Just like he did at NDSU, Wentz shows up early, stays late, and is so consumed by football that his girlfriend recently told the New York Post that she’s caught him watching game film on his cell phone during date night. He’s gritty, not afraid to take a hit or to stand tall in the pocket and deliver a strike knowing that he’s going to get lit up like a Christmas tree by a linebacker moving at him like a freight train. That takes major cajones. It’s leading by example–again, just like Wentz did at NDSU when he came back after breaking his wrist to lead the Bison to a fifth straight national championship after having not played in a game for nearly three months. It goes without saying that the rookie quarterback has won over a locker room of established veterans.
Who could have possibly seen all of this coming? Not just the fact that Wentz is starting, but looking like a top tier NFL quarterback in guiding the Eagles to a 3-0 start heading into their bye week, one of five undefeated teams in the league (along with teams like the Patriots and Broncos and, of course, Vikings) through September and on top of the NFC East. A few local media folks have penned that absolutely nobody saw this coming, even the homer-est of the homer Bison fans. Really? Check out the April 2016 version of this column, “Nothing small-time about Wentz or North Dakota State,” written before the Eagles changed the course of their franchise by taking Wentz.

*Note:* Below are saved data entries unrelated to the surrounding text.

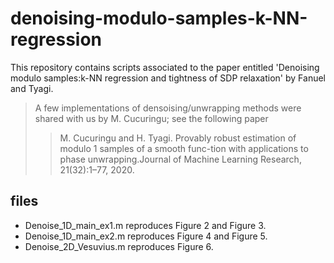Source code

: # denoising-modulo-samples-k-NN-regression

This repository contains scripts associated to the paper entitled 'Denoising modulo samples:k-NN regression and tightness of SDP relaxation' by Fanuel and Tyagi.

>A few implementations of densoising/unwrapping methods were shared with us by M. Cucuringu; see the following paper
>>M. Cucuringu and H. Tyagi. Provably robust estimation of modulo 1 samples of a smooth func-tion with applications to phase unwrapping.Journal of Machine Learning Research, 21(32):1–77, 2020.

## files

- Denoise_1D_main_ex1.m reproduces Figure 2 and Figure 3.
- Denoise_1D_main_ex2.m reproduces Figure 4 and Figure 5.
- Denoise_2D_Vesuvius.m reproduces Figure 6.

The summation of that column said, in essence, that this Wentz guy is going to be good, very good. The closing paragraph warned teams that passed on Wentz to start updating their resumes. “So, for those expert analysts and NFL execs knocking Wentz for playing at some small school in Fargo, N.D., I’ll leave you with this: start updating your resume. There is nothing small-time about Wentz or NDSU. If you pass on Wentz because you have some misconception of the level of play at NDSU, get ready for the red-haired, faith-based, hometown, pride of North Dakota kid from tiny Bismarck to spend the next 15 seasons stealing your lunch on the NFL playground.”
Wentz is three games into his NFL career and picking on defenses like we saw him do time and time again at NDSU. He’s leading the Eagles just like he led the Bison. How is any of that surprising? It’s not. Like the Browns, Bears, and the Steelers have all recently learned, there’s nothing small-time about Wentz or North Dakota State. As they say in Philly, “Fly Eagles Fly!” Everybody up for the kickoff, the march is on!